French geophysicist (1867–1910)

Antoine Joseph Bernard Brunhes (3 July 1867 – 10 May 1910) was a French geophysicist known for his pioneering work in paleomagnetism, in particular, his 1906 discovery of geomagnetic reversal. The current period of normal polarity, Brunhes Chron, and the Brunhes–Matuyama reversal are named for him.

Brunhes was educated at the École Normale Supérieure in Paris, from which he graduated as an agrégé qualified in physics. Appointed at Université Lille Nord de France, he taught physics and electrical engineering at École centrale de Lille from 1893 to 1895.

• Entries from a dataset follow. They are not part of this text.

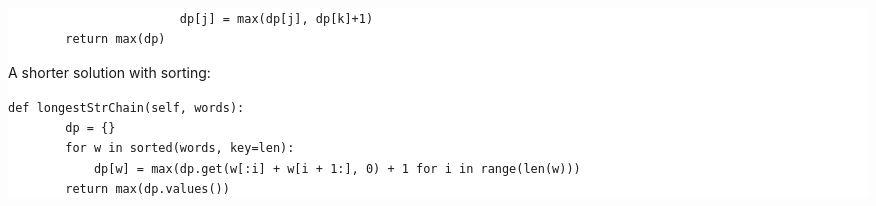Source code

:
 ```
                        dp[j] = max(dp[j], dp[k]+1)
        return max(dp)
```
A shorter solution with sorting:
```
def longestStrChain(self, words):
        dp = {}
        for w in sorted(words, key=len):
            dp[w] = max(dp.get(w[:i] + w[i + 1:], 0) + 1 for i in range(len(w)))
        return max(dp.values())
```


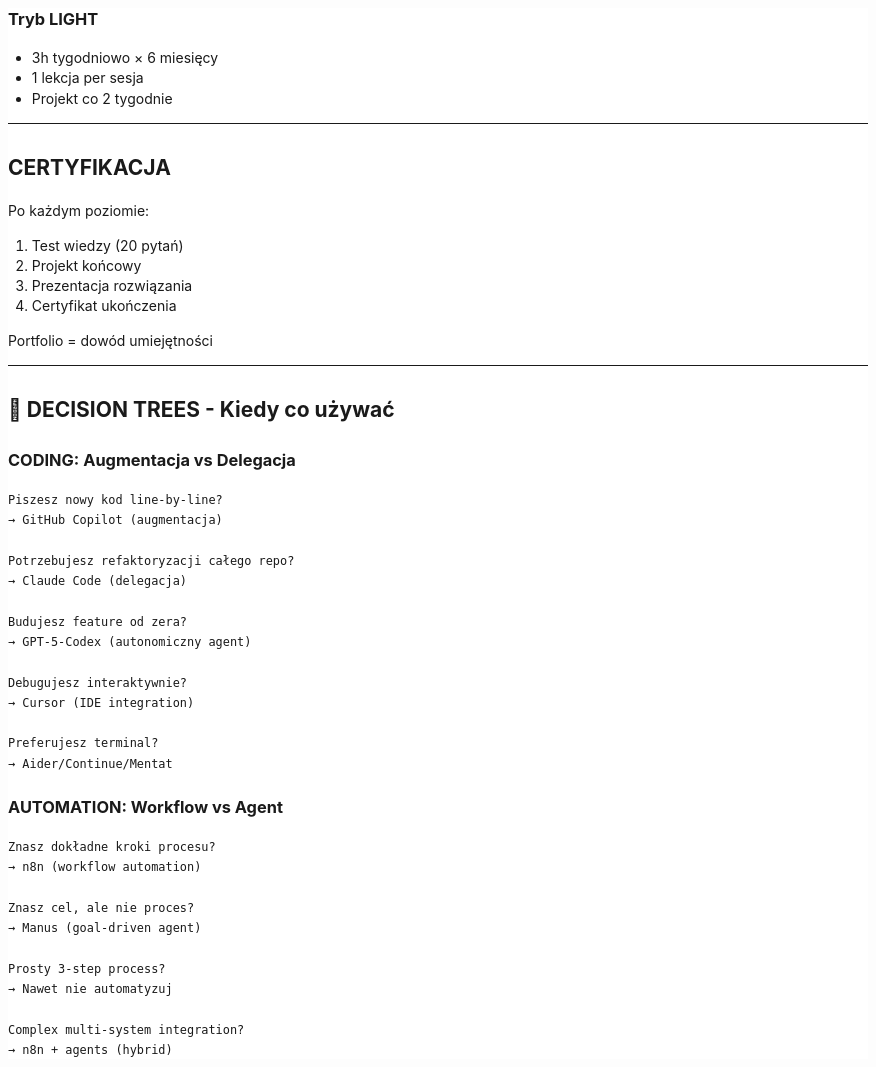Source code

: ### Tryb LIGHT
- 3h tygodniowo × 6 miesięcy  
- 1 lekcja per sesja
- Projekt co 2 tygodnie

---

## CERTYFIKACJA

Po każdym poziomie:
1. Test wiedzy (20 pytań)
2. Projekt końcowy
3. Prezentacja rozwiązania
4. Certyfikat ukończenia

Portfolio = dowód umiejętności

---

## 🎯 DECISION TREES - Kiedy co używać

### CODING: Augmentacja vs Delegacja
```
Piszesz nowy kod line-by-line?
→ GitHub Copilot (augmentacja)

Potrzebujesz refaktoryzacji całego repo?
→ Claude Code (delegacja)

Budujesz feature od zera?
→ GPT-5-Codex (autonomiczny agent)

Debugujesz interaktywnie?
→ Cursor (IDE integration)

Preferujesz terminal?
→ Aider/Continue/Mentat
```

### AUTOMATION: Workflow vs Agent
```
Znasz dokładne kroki procesu?
→ n8n (workflow automation)

Znasz cel, ale nie proces?
→ Manus (goal-driven agent)

Prosty 3-step process?
→ Nawet nie automatyzuj

Complex multi-system integration?
→ n8n + agents (hybrid)
```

In November 1900, he was appointed as head of the Puy-de-Dôme Observatory, built on an extinct volcano in the Auvergne region of France, where he worked until his death in 1910.

It was during his time at the observatory that he made the crucial observation that led to his discovery of geomagnetic reversal. In 1905, he found that rocks in an ancient lava flow at Pontfarin in the commune of Cézens (part of the Cantal département) were magnetised in a direction almost opposite to that of the present-day magnetic field. From this, he deduced that the magnetic North Pole of the time was close to the current geographical South Pole, which could only have happened if the magnetic field of the Earth had been reversed at some point in the past. He was correct, though it took another 50 years before his theory was fully accepted by the scientific community.